Should You Bank Your Own Poop?

(Photo: Michaelwalk)

Now no one is proposing that you do this on your own at home. Forget those DIY videos on YouTube. Fecal transplants are a task that you should leave to professionals. Fortunately, there's a such a thriving market for top-shelf poop (and the precious bacteria in them) that you can make money at poop banks. You can receive fecal transplants orally now and even receive donations from your spouse.

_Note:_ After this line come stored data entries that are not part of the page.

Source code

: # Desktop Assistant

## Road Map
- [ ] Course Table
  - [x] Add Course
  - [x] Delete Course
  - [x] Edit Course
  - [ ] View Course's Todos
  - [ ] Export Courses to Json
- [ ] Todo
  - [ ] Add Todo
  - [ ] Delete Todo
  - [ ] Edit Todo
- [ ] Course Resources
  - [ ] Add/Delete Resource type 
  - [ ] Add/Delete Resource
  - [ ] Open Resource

But there's no poop like your own. That's why some doctors are suggesting that patients bank their own poop so that when they need a fecal bacteria transplant, they've got their very own immediately available. Jesse Jacobs writes for the New York Times:

The scientific term for this is “autologous fecal transplant.” In theory, it could work like a system reboot disk works for your computer. You’d freeze your feces, which are roughly half microbes, and when your microbiome became corrupted or was depleted with antimicrobials, you could “reinstall” it from a backup copy. […]

As currently practiced, however, the transplant material usually comes from someone else. Even with careful screening, that presents some risk. It’s theoretically safer to receive one’s own microbes. North York General Hospital in Toronto recently completed a pilot study banking incoming patients’ own stool. Should any of these patients develop infections after antibiotics, their own microbes were on hand for reconstitution.

None fell sick in this case, so the transplants weren’t needed. But the project proved feasibility, and achieved a processing time — gathering, blending and freezing — of less than one hour.